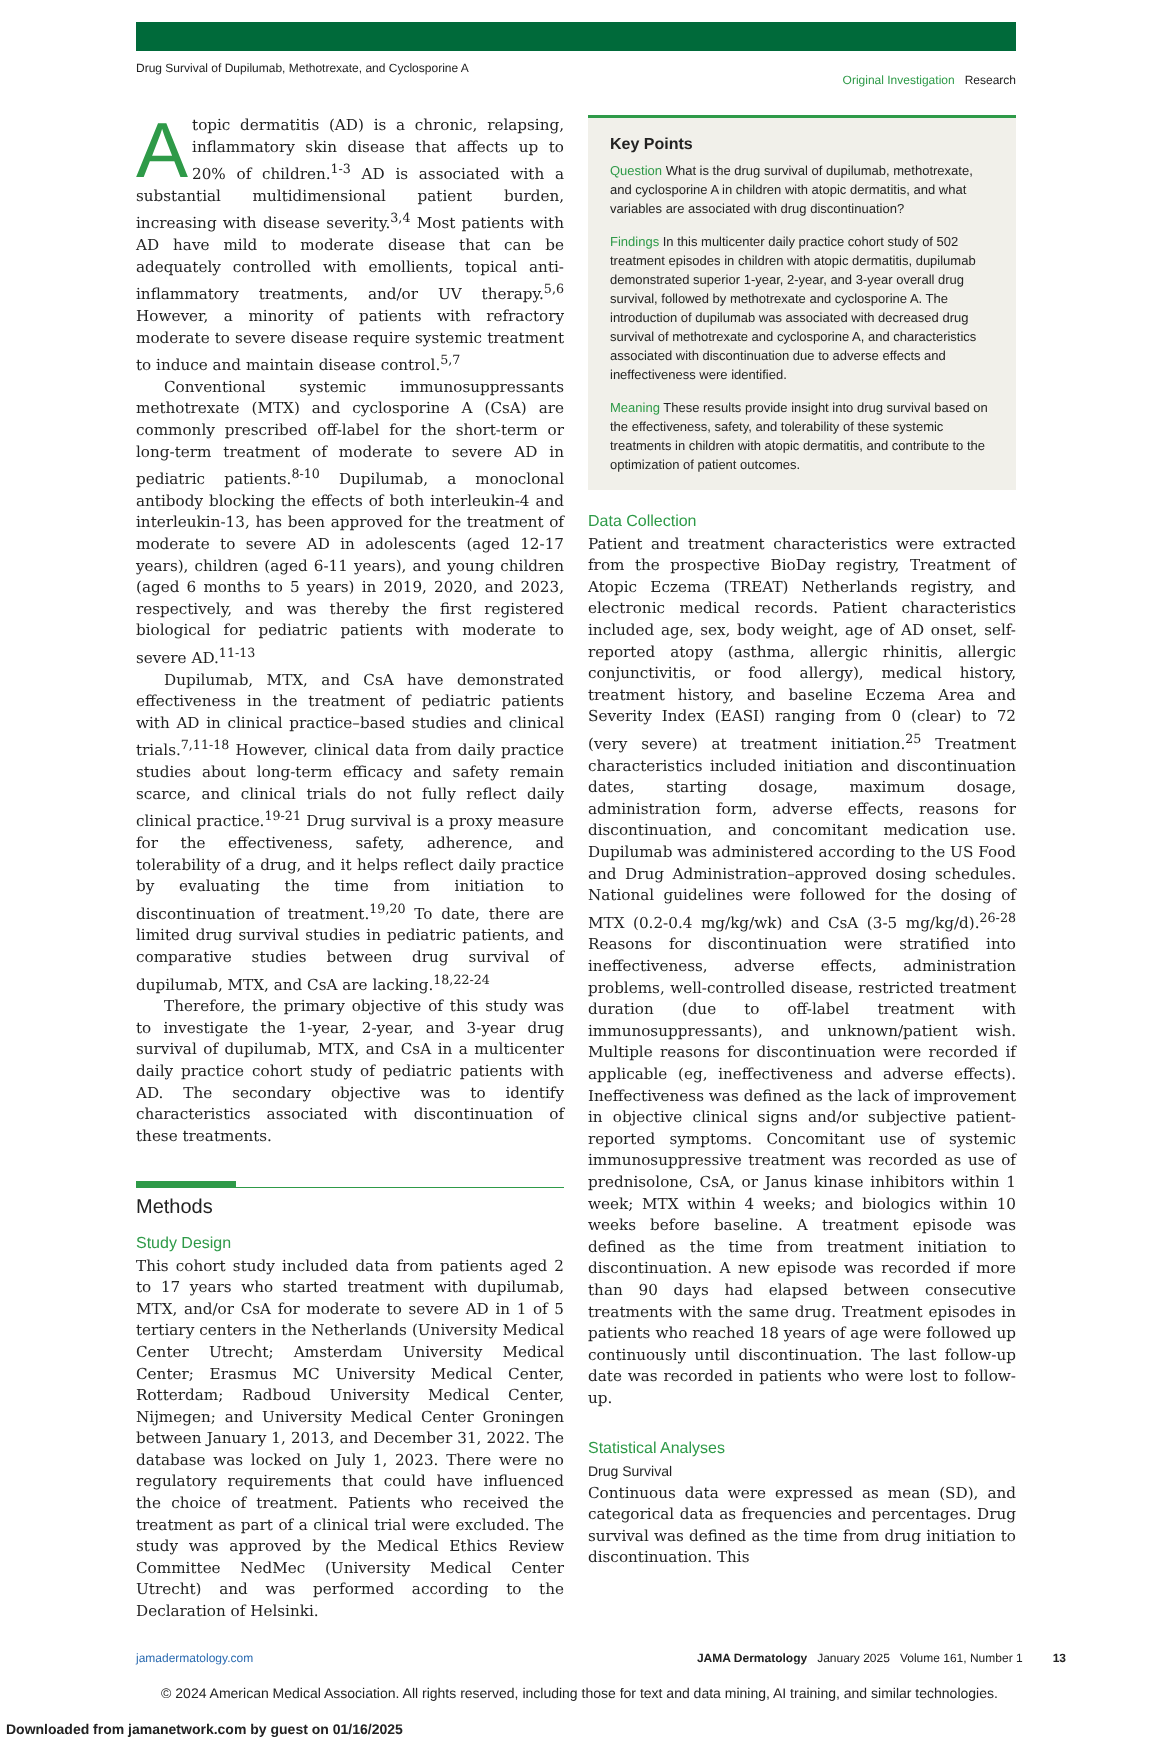Drug Survival of Dupilumab, Methotrexate, and Cyclosporine A Original Investigation Research
Atopic dermatitis (AD) is a chronic, relapsing, inflammatory skin disease that affects up to 20% of children.<sup>1-3</sup> AD is associated with a substantial multidimensional patient burden, increasing with disease severity.<sup>3,4</sup> Most patients with AD have mild to moderate disease that can be adequately controlled with emollients, topical anti-inflammatory treatments, and/or UV therapy.<sup>5,6</sup> However, a minority of patients with refractory moderate to severe disease require systemic treatment to induce and maintain disease control.<sup>5,7</sup>
Conventional systemic immunosuppressants methotrexate (MTX) and cyclosporine A (CsA) are commonly prescribed off-label for the short-term or long-term treatment of moderate to severe AD in pediatric patients.<sup>8-10</sup> Dupilumab, a monoclonal antibody blocking the effects of both interleukin-4 and interleukin-13, has been approved for the treatment of moderate to severe AD in adolescents (aged 12-17 years), children (aged 6-11 years), and young children (aged 6 months to 5 years) in 2019, 2020, and 2023, respectively, and was thereby the first registered biological for pediatric patients with moderate to severe AD.<sup>11-13</sup>
Dupilumab, MTX, and CsA have demonstrated effectiveness in the treatment of pediatric patients with AD in clinical practice–based studies and clinical trials.<sup>7,11-18</sup> However, clinical data from daily practice studies about long-term efficacy and safety remain scarce, and clinical trials do not fully reflect daily clinical practice.<sup>19-21</sup> Drug survival is a proxy measure for the effectiveness, safety, adherence, and tolerability of a drug, and it helps reflect daily practice by evaluating the time from initiation to discontinuation of treatment.<sup>19,20</sup> To date, there are limited drug survival studies in pediatric patients, and comparative studies between drug survival of dupilumab, MTX, and CsA are lacking.<sup>18,22-24</sup>
Therefore, the primary objective of this study was to investigate the 1-year, 2-year, and 3-year drug survival of dupilumab, MTX, and CsA in a multicenter daily practice cohort study of pediatric patients with AD. The secondary objective was to identify characteristics associated with discontinuation of these treatments.
Methods
Study Design
This cohort study included data from patients aged 2 to 17 years who started treatment with dupilumab, MTX, and/or CsA for moderate to severe AD in 1 of 5 tertiary centers in the Netherlands (University Medical Center Utrecht; Amsterdam University Medical Center; Erasmus MC University Medical Center, Rotterdam; Radboud University Medical Center, Nijmegen; and University Medical Center Groningen between January 1, 2013, and December 31, 2022. The database was locked on July 1, 2023. There were no regulatory requirements that could have influenced the choice of treatment. Patients who received the treatment as part of a clinical trial were excluded. The study was approved by the Medical Ethics Review Committee NedMec (University Medical Center Utrecht) and was performed according to the Declaration of Helsinki.
Key Points
Question What is the drug survival of dupilumab, methotrexate, and cyclosporine A in children with atopic dermatitis, and what variables are associated with drug discontinuation?
Findings In this multicenter daily practice cohort study of 502 treatment episodes in children with atopic dermatitis, dupilumab demonstrated superior 1-year, 2-year, and 3-year overall drug survival, followed by methotrexate and cyclosporine A. The introduction of dupilumab was associated with decreased drug survival of methotrexate and cyclosporine A, and characteristics associated with discontinuation due to adverse effects and ineffectiveness were identified.
Meaning These results provide insight into drug survival based on the effectiveness, safety, and tolerability of these systemic treatments in children with atopic dermatitis, and contribute to the optimization of patient outcomes.
Data Collection
Patient and treatment characteristics were extracted from the prospective BioDay registry, Treatment of Atopic Eczema (TREAT) Netherlands registry, and electronic medical records. Patient characteristics included age, sex, body weight, age of AD onset, self-reported atopy (asthma, allergic rhinitis, allergic conjunctivitis, or food allergy), medical history, treatment history, and baseline Eczema Area and Severity Index (EASI) ranging from 0 (clear) to 72 (very severe) at treatment initiation.<sup>25</sup> Treatment characteristics included initiation and discontinuation dates, starting dosage, maximum dosage, administration form, adverse effects, reasons for discontinuation, and concomitant medication use. Dupilumab was administered according to the US Food and Drug Administration–approved dosing schedules. National guidelines were followed for the dosing of MTX (0.2-0.4 mg/kg/wk) and CsA (3-5 mg/kg/d).<sup>26-28</sup> Reasons for discontinuation were stratified into ineffectiveness, adverse effects, administration problems, well-controlled disease, restricted treatment duration (due to off-label treatment with immunosuppressants), and unknown/patient wish. Multiple reasons for discontinuation were recorded if applicable (eg, ineffectiveness and adverse effects). Ineffectiveness was defined as the lack of improvement in objective clinical signs and/or subjective patient-reported symptoms. Concomitant use of systemic immunosuppressive treatment was recorded as use of prednisolone, CsA, or Janus kinase inhibitors within 1 week; MTX within 4 weeks; and biologics within 10 weeks before baseline. A treatment episode was defined as the time from treatment initiation to discontinuation. A new episode was recorded if more than 90 days had elapsed between consecutive treatments with the same drug. Treatment episodes in patients who reached 18 years of age were followed up continuously until discontinuation. The last follow-up date was recorded in patients who were lost to follow-up.
Statistical Analyses
Drug Survival
Continuous data were expressed as mean (SD), and categorical data as frequencies and percentages. Drug survival was defined as the time from drug initiation to discontinuation. This
jamadermatology.com JAMA Dermatology January 2025 Volume 161, Number 1 13
© 2024 American Medical Association. All rights reserved, including those for text and data mining, AI training, and similar technologies.
Downloaded from jamanetwork.com by guest on 01/16/2025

**TASK DETAILS**
Omit every picture while copying the listing above exactly.

**THE ANSWER**
Drug Survival of Dupilumab, Methotrexate, and Cyclosporine A Original Investigation Research
Atopic dermatitis (AD) is a chronic, relapsing, inflammatory skin disease that affects up to 20% of children.<sup>1-3</sup> AD is associated with a substantial multidimensional patient burden, increasing with disease severity.<sup>3,4</sup> Most patients with AD have mild to moderate disease that can be adequately controlled with emollients, topical anti-inflammatory treatments, and/or UV therapy.<sup>5,6</sup> However, a minority of patients with refractory moderate to severe disease require systemic treatment to induce and maintain disease control.<sup>5,7</sup>
Conventional systemic immunosuppressants methotrexate (MTX) and cyclosporine A (CsA) are commonly prescribed off-label for the short-term or long-term treatment of moderate to severe AD in pediatric patients.<sup>8-10</sup> Dupilumab, a monoclonal antibody blocking the effects of both interleukin-4 and interleukin-13, has been approved for the treatment of moderate to severe AD in adolescents (aged 12-17 years), children (aged 6-11 years), and young children (aged 6 months to 5 years) in 2019, 2020, and 2023, respectively, and was thereby the first registered biological for pediatric patients with moderate to severe AD.<sup>11-13</sup>
Dupilumab, MTX, and CsA have demonstrated effectiveness in the treatment of pediatric patients with AD in clinical practice–based studies and clinical trials.<sup>7,11-18</sup> However, clinical data from daily practice studies about long-term efficacy and safety remain scarce, and clinical trials do not fully reflect daily clinical practice.<sup>19-21</sup> Drug survival is a proxy measure for the effectiveness, safety, adherence, and tolerability of a drug, and it helps reflect daily practice by evaluating the time from initiation to discontinuation of treatment.<sup>19,20</sup> To date, there are limited drug survival studies in pediatric patients, and comparative studies between drug survival of dupilumab, MTX, and CsA are lacking.<sup>18,22-24</sup>
Therefore, the primary objective of this study was to investigate the 1-year, 2-year, and 3-year drug survival of dupilumab, MTX, and CsA in a multicenter daily practice cohort study of pediatric patients with AD. The secondary objective was to identify characteristics associated with discontinuation of these treatments.
Methods
Study Design
This cohort study included data from patients aged 2 to 17 years who started treatment with dupilumab, MTX, and/or CsA for moderate to severe AD in 1 of 5 tertiary centers in the Netherlands (University Medical Center Utrecht; Amsterdam University Medical Center; Erasmus MC University Medical Center, Rotterdam; Radboud University Medical Center, Nijmegen; and University Medical Center Groningen between January 1, 2013, and December 31, 2022. The database was locked on July 1, 2023. There were no regulatory requirements that could have influenced the choice of treatment. Patients who received the treatment as part of a clinical trial were excluded. The study was approved by the Medical Ethics Review Committee NedMec (University Medical Center Utrecht) and was performed according to the Declaration of Helsinki.
Key Points
Question What is the drug survival of dupilumab, methotrexate, and cyclosporine A in children with atopic dermatitis, and what variables are associated with drug discontinuation?
Findings In this multicenter daily practice cohort study of 502 treatment episodes in children with atopic dermatitis, dupilumab demonstrated superior 1-year, 2-year, and 3-year overall drug survival, followed by methotrexate and cyclosporine A. The introduction of dupilumab was associated with decreased drug survival of methotrexate and cyclosporine A, and characteristics associated with discontinuation due to adverse effects and ineffectiveness were identified.
Meaning These results provide insight into drug survival based on the effectiveness, safety, and tolerability of these systemic treatments in children with atopic dermatitis, and contribute to the optimization of patient outcomes.
Data Collection
Patient and treatment characteristics were extracted from the prospective BioDay registry, Treatment of Atopic Eczema (TREAT) Netherlands registry, and electronic medical records. Patient characteristics included age, sex, body weight, age of AD onset, self-reported atopy (asthma, allergic rhinitis, allergic conjunctivitis, or food allergy), medical history, treatment history, and baseline Eczema Area and Severity Index (EASI) ranging from 0 (clear) to 72 (very severe) at treatment initiation.<sup>25</sup> Treatment characteristics included initiation and discontinuation dates, starting dosage, maximum dosage, administration form, adverse effects, reasons for discontinuation, and concomitant medication use. Dupilumab was administered according to the US Food and Drug Administration–approved dosing schedules. National guidelines were followed for the dosing of MTX (0.2-0.4 mg/kg/wk) and CsA (3-5 mg/kg/d).<sup>26-28</sup> Reasons for discontinuation were stratified into ineffectiveness, adverse effects, administration problems, well-controlled disease, restricted treatment duration (due to off-label treatment with immunosuppressants), and unknown/patient wish. Multiple reasons for discontinuation were recorded if applicable (eg, ineffectiveness and adverse effects). Ineffectiveness was defined as the lack of improvement in objective clinical signs and/or subjective patient-reported symptoms. Concomitant use of systemic immunosuppressive treatment was recorded as use of prednisolone, CsA, or Janus kinase inhibitors within 1 week; MTX within 4 weeks; and biologics within 10 weeks before baseline. A treatment episode was defined as the time from treatment initiation to discontinuation. A new episode was recorded if more than 90 days had elapsed between consecutive treatments with the same drug. Treatment episodes in patients who reached 18 years of age were followed up continuously until discontinuation. The last follow-up date was recorded in patients who were lost to follow-up.
Statistical Analyses
Drug Survival
Continuous data were expressed as mean (SD), and categorical data as frequencies and percentages. Drug survival was defined as the time from drug initiation to discontinuation. This
jamadermatology.com JAMA Dermatology January 2025 Volume 161, Number 1 13
© 2024 American Medical Association. All rights reserved, including those for text and data mining, AI training, and similar technologies.
Downloaded from jamanetwork.com by guest on 01/16/2025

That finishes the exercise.